Records to process =>
╭──

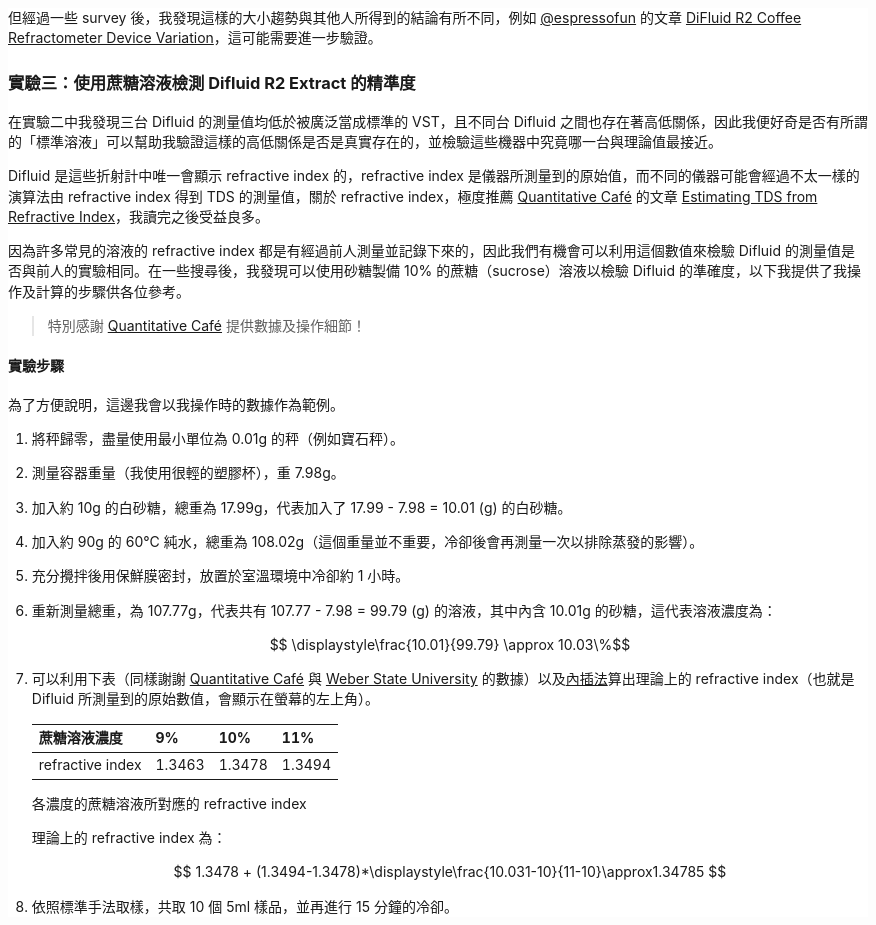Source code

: 但經過一些 survey 後，我發現這樣的大小趨勢與其他人所得到的結論有所不同，例如 [@espressofun](https://www.instagram.com/espressofun/) 的文章 [DiFluid R2 Coffee Refractometer Device Variation](https://rmckeon.medium.com/difluid-r2-coffee-refractometer-device-variation-20cf1a663d99)，這可能需要進一步驗證。


### 實驗三：使用蔗糖溶液檢測 Difluid R2 Extract 的精準度

在實驗二中我發現三台 Difluid 的測量值均低於被廣泛當成標準的 VST，且不同台 Difluid 之間也存在著高低關係，因此我便好奇是否有所謂的「標準溶液」可以幫助我驗證這樣的高低關係是否是真實存在的，並檢驗這些機器中究竟哪一台與理論值最接近。

Difluid 是這些折射計中唯一會顯示 refractive index 的，refractive index 是儀器所測量到的原始值，而不同的儀器可能會經過不太一樣的演算法由 refractive index 得到 TDS 的測量值，關於 refractive index，極度推薦 [Quantitative Café](https://quantitativecafe.com/) 的文章 [Estimating TDS from Refractive Index](https://quantitativecafe.com/2023/02/27/estimating-tds-from-refractive-index/)，我讀完之後受益良多。

因為許多常見的溶液的 refractive index 都是有經過前人測量並記錄下來的，因此我們有機會可以利用這個數值來檢驗 Difluid 的測量值是否與前人的實驗相同。在一些搜尋後，我發現可以使用砂糖製備 10% 的蔗糖（sucrose）溶液以檢驗 Difluid 的準確度，以下我提供了我操作及計算的步驟供各位參考。

>   特別感謝 [Quantitative Café](https://quantitativecafe.com/) 提供數據及操作細節！

#### 實驗步驟

為了方便說明，這邊我會以我操作時的數據作為範例。

1.   將秤歸零，盡量使用最小單位為 0.01g 的秤（例如寶石秤）。

2.   測量容器重量（我使用很輕的塑膠杯），重 7.98g。

3.   加入約 10g 的白砂糖，總重為 17.99g，代表加入了 17.99 - 7.98 = 10.01 (g) 的白砂糖。

4.   加入約 90g 的 60°C 純水，總重為 108.02g（這個重量並不重要，冷卻後會再測量一次以排除蒸發的影響）。

5.   充分攪拌後用保鮮膜密封，放置於室溫環境中冷卻約 1 小時。

6.   重新測量總重，為 107.77g，代表共有 107.77 - 7.98 = 99.79 (g) 的溶液，其中內含 10.01g 的砂糖，這代表溶液濃度為：

     $$ \displaystyle\frac{10.01}{99.79} \approx 10.03\%$$

7.   可以利用下表（同樣謝謝 [Quantitative Café](https://github.com/quantitativecafe/blog/blob/main/refractive-index/refractive-index.xlsx) 與 [Weber State University](https://faculty.weber.edu/ewalker/Chem2990/Chem%202990%20Refractive%20Index%20Readings.pdf) 的數據）以及[內插法](https://zh.wikipedia.org/zh-tw/%E6%8F%92%E5%80%BC)算出理論上的 refractive index（也就是 Difluid 所測量到的原始數值，會顯示在螢幕的左上角）。

     | 蔗糖溶液濃度     | 9%     | 10%    | 11%    |
     | ---------------- | ------ | ------ | ------ |
     | refractive index | 1.3463 | 1.3478 | 1.3494 |

     <div class="row mb-md-5 mb-4 justify-content-center text-center">
         <div class="col-md-12">
             <span class="image-span">各濃度的蔗糖溶液所對應的 refractive index</span>
         </div>
     </div>

     理論上的 refractive index 為：

     $$ 1.3478 + (1.3494-1.3478)*\displaystyle\frac{10.031-10}{11-10}\approx1.34785 $$

8.   依照標準手法取樣，共取 10 個 5ml 樣品，並再進行 15 分鐘的冷卻。

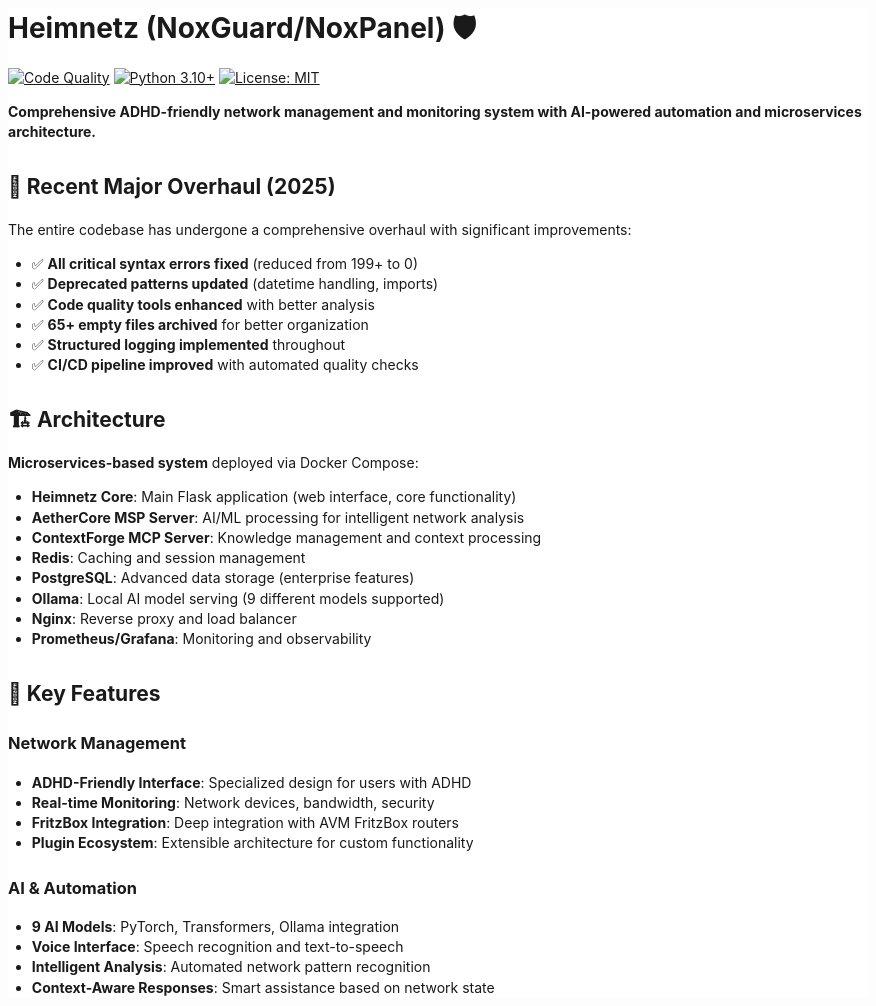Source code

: # Heimnetz (NoxGuard/NoxPanel) 🛡️

[![Code Quality](https://github.com/noxpanel/heimnetz/workflows/Code%20Quality%20Checks/badge.svg)](https://github.com/noxpanel/heimnetz/actions)
[![Python 3.10+](https://img.shields.io/badge/python-3.10+-blue.svg)](https://www.python.org/downloads/)
[![License: MIT](https://img.shields.io/badge/License-MIT-yellow.svg)](https://opensource.org/licenses/MIT)

**Comprehensive ADHD-friendly network management and monitoring system with AI-powered automation and microservices architecture.**

## 🚀 Recent Major Overhaul (2025)

The entire codebase has undergone a comprehensive overhaul with significant improvements:

- ✅ **All critical syntax errors fixed** (reduced from 199+ to 0)
- ✅ **Deprecated patterns updated** (datetime handling, imports)
- ✅ **Code quality tools enhanced** with better analysis
- ✅ **65+ empty files archived** for better organization  
- ✅ **Structured logging implemented** throughout
- ✅ **CI/CD pipeline improved** with automated quality checks

## 🏗️ Architecture

**Microservices-based system** deployed via Docker Compose:

- **Heimnetz Core**: Main Flask application (web interface, core functionality)
- **AetherCore MSP Server**: AI/ML processing for intelligent network analysis
- **ContextForge MCP Server**: Knowledge management and context processing
- **Redis**: Caching and session management
- **PostgreSQL**: Advanced data storage (enterprise features)
- **Ollama**: Local AI model serving (9 different models supported)
- **Nginx**: Reverse proxy and load balancer
- **Prometheus/Grafana**: Monitoring and observability

## 🎯 Key Features

### Network Management
- **ADHD-Friendly Interface**: Specialized design for users with ADHD
- **Real-time Monitoring**: Network devices, bandwidth, security
- **FritzBox Integration**: Deep integration with AVM FritzBox routers
- **Plugin Ecosystem**: Extensible architecture for custom functionality

### AI & Automation
- **9 AI Models**: PyTorch, Transformers, Ollama integration
- **Voice Interface**: Speech recognition and text-to-speech
- **Intelligent Analysis**: Automated network pattern recognition
- **Context-Aware Responses**: Smart assistance based on network state
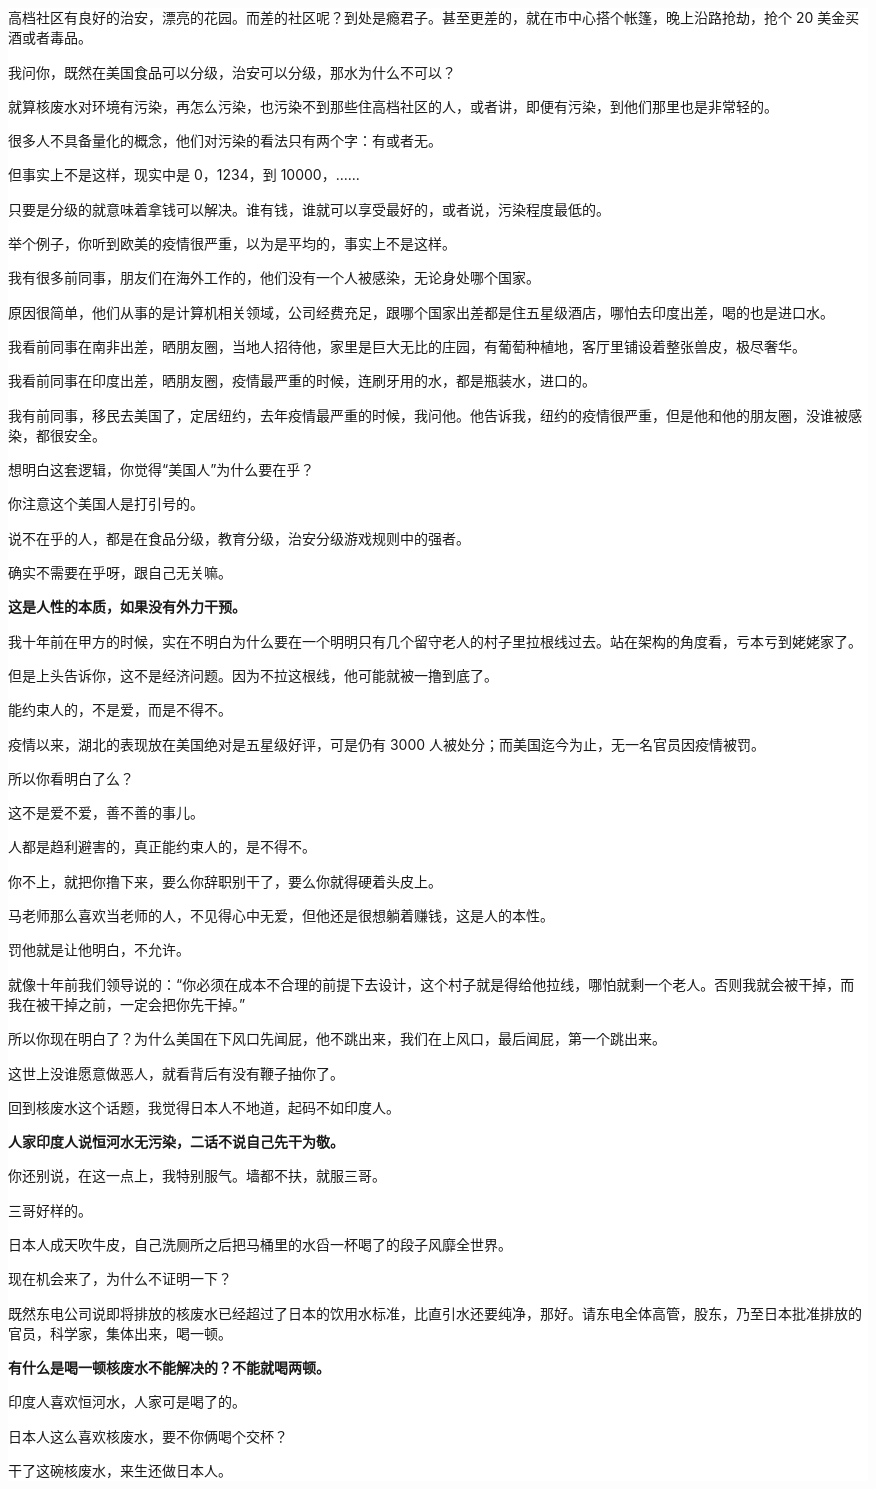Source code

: 高档社区有良好的治安，漂亮的花园。而差的社区呢？到处是瘾君子。甚至更差的，就在市中心搭个帐篷，晚上沿路抢劫，抢个 20 美金买酒或者毒品。

我问你，既然在美国食品可以分级，治安可以分级，那水为什么不可以？

就算核废水对环境有污染，再怎么污染，也污染不到那些住高档社区的人，或者讲，即便有污染，到他们那里也是非常轻的。

很多人不具备量化的概念，他们对污染的看法只有两个字：有或者无。 

但事实上不是这样，现实中是 0，1234，到 10000，...... 

只要是分级的就意味着拿钱可以解决。谁有钱，谁就可以享受最好的，或者说，污染程度最低的。 

举个例子，你听到欧美的疫情很严重，以为是平均的，事实上不是这样。 

我有很多前同事，朋友们在海外工作的，他们没有一个人被感染，无论身处哪个国家。

原因很简单，他们从事的是计算机相关领域，公司经费充足，跟哪个国家出差都是住五星级酒店，哪怕去印度出差，喝的也是进口水。

我看前同事在南非出差，晒朋友圈，当地人招待他，家里是巨大无比的庄园，有葡萄种植地，客厅里铺设着整张兽皮，极尽奢华。

我看前同事在印度出差，晒朋友圈，疫情最严重的时候，连刷牙用的水，都是瓶装水，进口的。

我有前同事，移民去美国了，定居纽约，去年疫情最严重的时候，我问他。他告诉我，纽约的疫情很严重，但是他和他的朋友圈，没谁被感染，都很安全。

想明白这套逻辑，你觉得“美国人”为什么要在乎？

你注意这个美国人是打引号的。

说不在乎的人，都是在食品分级，教育分级，治安分级游戏规则中的强者。 

确实不需要在乎呀，跟自己无关嘛。

**这是人性的本质，如果没有外力干预。** 

我十年前在甲方的时候，实在不明白为什么要在一个明明只有几个留守老人的村子里拉根线过去。站在架构的角度看，亏本亏到姥姥家了。

但是上头告诉你，这不是经济问题。因为不拉这根线，他可能就被一撸到底了。 

能约束人的，不是爱，而是不得不。

疫情以来，湖北的表现放在美国绝对是五星级好评，可是仍有 3000 人被处分；而美国迄今为止，无一名官员因疫情被罚。

所以你看明白了么？

这不是爱不爱，善不善的事儿。

人都是趋利避害的，真正能约束人的，是不得不。 

你不上，就把你撸下来，要么你辞职别干了，要么你就得硬着头皮上。

马老师那么喜欢当老师的人，不见得心中无爱，但他还是很想躺着赚钱，这是人的本性。

罚他就是让他明白，不允许。 

就像十年前我们领导说的：“你必须在成本不合理的前提下去设计，这个村子就是得给他拉线，哪怕就剩一个老人。否则我就会被干掉，而我在被干掉之前，一定会把你先干掉。”

所以你现在明白了？为什么美国在下风口先闻屁，他不跳出来，我们在上风口，最后闻屁，第一个跳出来。 

这世上没谁愿意做恶人，就看背后有没有鞭子抽你了。

回到核废水这个话题，我觉得日本人不地道，起码不如印度人。

**人家印度人说恒河水无污染，二话不说自己先干为敬。**

你还别说，在这一点上，我特别服气。墙都不扶，就服三哥。

三哥好样的。

日本人成天吹牛皮，自己洗厕所之后把马桶里的水舀一杯喝了的段子风靡全世界。

现在机会来了，为什么不证明一下？

既然东电公司说即将排放的核废水已经超过了日本的饮用水标准，比直引水还要纯净，那好。请东电全体高管，股东，乃至日本批准排放的官员，科学家，集体出来，喝一顿。

**有什么是喝一顿核废水不能解决的？不能就喝两顿。**

印度人喜欢恒河水，人家可是喝了的。

日本人这么喜欢核废水，要不你俩喝个交杯？

干了这碗核废水，来生还做日本人。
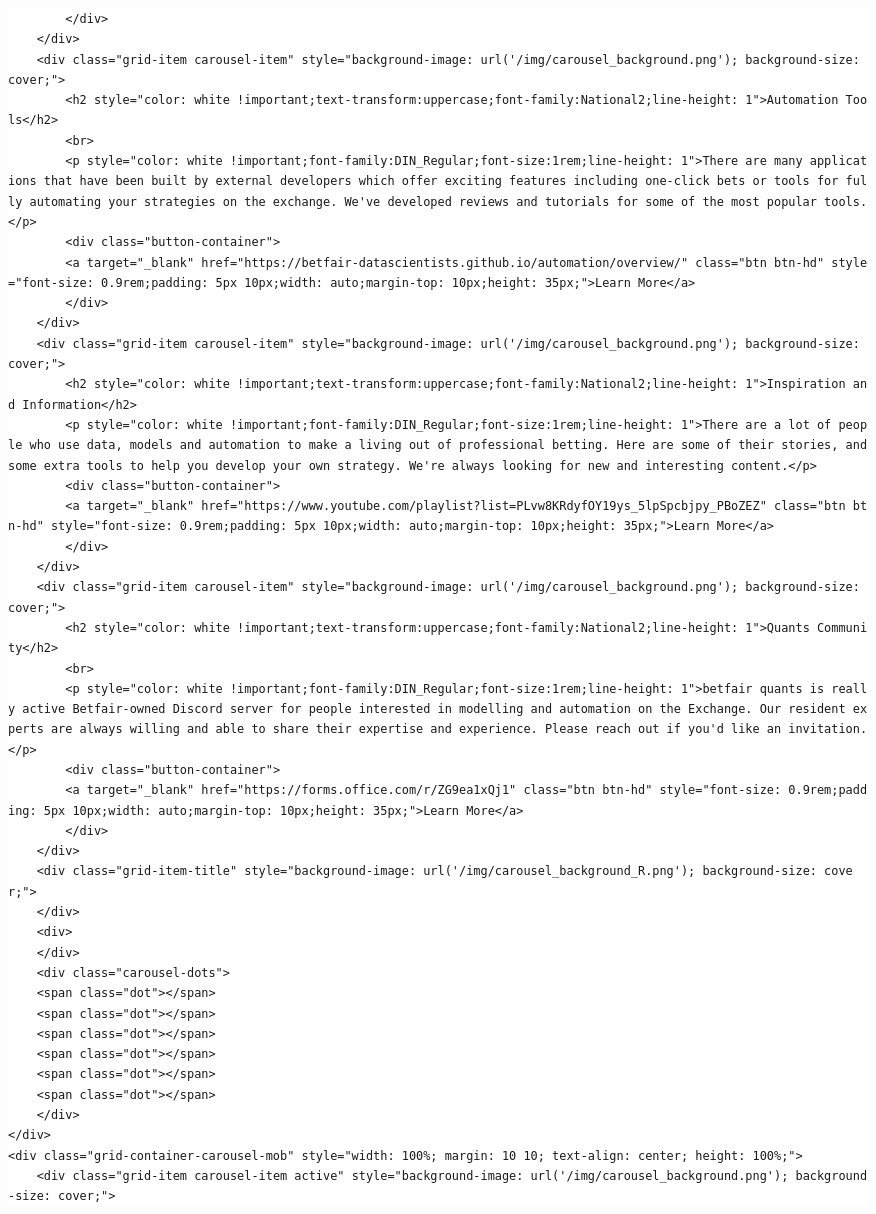             </div>
        </div>
        <div class="grid-item carousel-item" style="background-image: url('/img/carousel_background.png'); background-size: cover;">
            <h2 style="color: white !important;text-transform:uppercase;font-family:National2;line-height: 1">Automation Tools</h2>
            <br>
            <p style="color: white !important;font-family:DIN_Regular;font-size:1rem;line-height: 1">There are many applications that have been built by external developers which offer exciting features including one-click bets or tools for fully automating your strategies on the exchange. We've developed reviews and tutorials for some of the most popular tools.</p>
            <div class="button-container">
            <a target="_blank" href="https://betfair-datascientists.github.io/automation/overview/" class="btn btn-hd" style="font-size: 0.9rem;padding: 5px 10px;width: auto;margin-top: 10px;height: 35px;">Learn More</a>
            </div>
        </div>
        <div class="grid-item carousel-item" style="background-image: url('/img/carousel_background.png'); background-size: cover;">
            <h2 style="color: white !important;text-transform:uppercase;font-family:National2;line-height: 1">Inspiration and Information</h2>
            <p style="color: white !important;font-family:DIN_Regular;font-size:1rem;line-height: 1">There are a lot of people who use data, models and automation to make a living out of professional betting. Here are some of their stories, and some extra tools to help you develop your own strategy. We're always looking for new and interesting content.</p>
            <div class="button-container">
            <a target="_blank" href="https://www.youtube.com/playlist?list=PLvw8KRdyfOY19ys_5lpSpcbjpy_PBoZEZ" class="btn btn-hd" style="font-size: 0.9rem;padding: 5px 10px;width: auto;margin-top: 10px;height: 35px;">Learn More</a>
            </div>
        </div>
        <div class="grid-item carousel-item" style="background-image: url('/img/carousel_background.png'); background-size: cover;">
            <h2 style="color: white !important;text-transform:uppercase;font-family:National2;line-height: 1">Quants Community</h2>
            <br>
            <p style="color: white !important;font-family:DIN_Regular;font-size:1rem;line-height: 1">betfair quants is really active Betfair-owned Discord server for people interested in modelling and automation on the Exchange. Our resident experts are always willing and able to share their expertise and experience. Please reach out if you'd like an invitation.</p>
            <div class="button-container">
            <a target="_blank" href="https://forms.office.com/r/ZG9ea1xQj1" class="btn btn-hd" style="font-size: 0.9rem;padding: 5px 10px;width: auto;margin-top: 10px;height: 35px;">Learn More</a>
            </div>
        </div>
        <div class="grid-item-title" style="background-image: url('/img/carousel_background_R.png'); background-size: cover;"> 
        </div>
        <div>
        </div>
        <div class="carousel-dots">
        <span class="dot"></span>
        <span class="dot"></span>
        <span class="dot"></span> 
        <span class="dot"></span>
        <span class="dot"></span> 
        <span class="dot"></span> 
        </div>
    </div>
    <div class="grid-container-carousel-mob" style="width: 100%; margin: 10 10; text-align: center; height: 100%;">
        <div class="grid-item carousel-item active" style="background-image: url('/img/carousel_background.png'); background-size: cover;">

╰──

Task description => Please return the material above only from the line that holds "- **Ollama**: Local" through the line that holds "说不在乎的人，都是在食品分级，教育分级，治安分级游戏规则中的强者。", exactly as it stands, ends included and pictures omitted.

Problem solution =>
- **Ollama**: Local AI model serving (9 different models supported)
- **Nginx**: Reverse proxy and load balancer
- **Prometheus/Grafana**: Monitoring and observability

## 🎯 Key Features

### Network Management
- **ADHD-Friendly Interface**: Specialized design for users with ADHD
- **Real-time Monitoring**: Network devices, bandwidth, security
- **FritzBox Integration**: Deep integration with AVM FritzBox routers
- **Plugin Ecosystem**: Extensible architecture for custom functionality

### AI & Automation
- **9 AI Models**: PyTorch, Transformers, Ollama integration
- **Voice Interface**: Speech recognition and text-to-speech
- **Intelligent Analysis**: Automated network pattern recognition
- **Context-Aware Responses**: Smart assistance based on network state
Source code

: 高档社区有良好的治安，漂亮的花园。而差的社区呢？到处是瘾君子。甚至更差的，就在市中心搭个帐篷，晚上沿路抢劫，抢个 20 美金买酒或者毒品。

我问你，既然在美国食品可以分级，治安可以分级，那水为什么不可以？

就算核废水对环境有污染，再怎么污染，也污染不到那些住高档社区的人，或者讲，即便有污染，到他们那里也是非常轻的。

很多人不具备量化的概念，他们对污染的看法只有两个字：有或者无。 

但事实上不是这样，现实中是 0，1234，到 10000，...... 

只要是分级的就意味着拿钱可以解决。谁有钱，谁就可以享受最好的，或者说，污染程度最低的。 

举个例子，你听到欧美的疫情很严重，以为是平均的，事实上不是这样。 

我有很多前同事，朋友们在海外工作的，他们没有一个人被感染，无论身处哪个国家。

原因很简单，他们从事的是计算机相关领域，公司经费充足，跟哪个国家出差都是住五星级酒店，哪怕去印度出差，喝的也是进口水。

我看前同事在南非出差，晒朋友圈，当地人招待他，家里是巨大无比的庄园，有葡萄种植地，客厅里铺设着整张兽皮，极尽奢华。

我看前同事在印度出差，晒朋友圈，疫情最严重的时候，连刷牙用的水，都是瓶装水，进口的。

我有前同事，移民去美国了，定居纽约，去年疫情最严重的时候，我问他。他告诉我，纽约的疫情很严重，但是他和他的朋友圈，没谁被感染，都很安全。

想明白这套逻辑，你觉得“美国人”为什么要在乎？

你注意这个美国人是打引号的。

说不在乎的人，都是在食品分级，教育分级，治安分级游戏规则中的强者。 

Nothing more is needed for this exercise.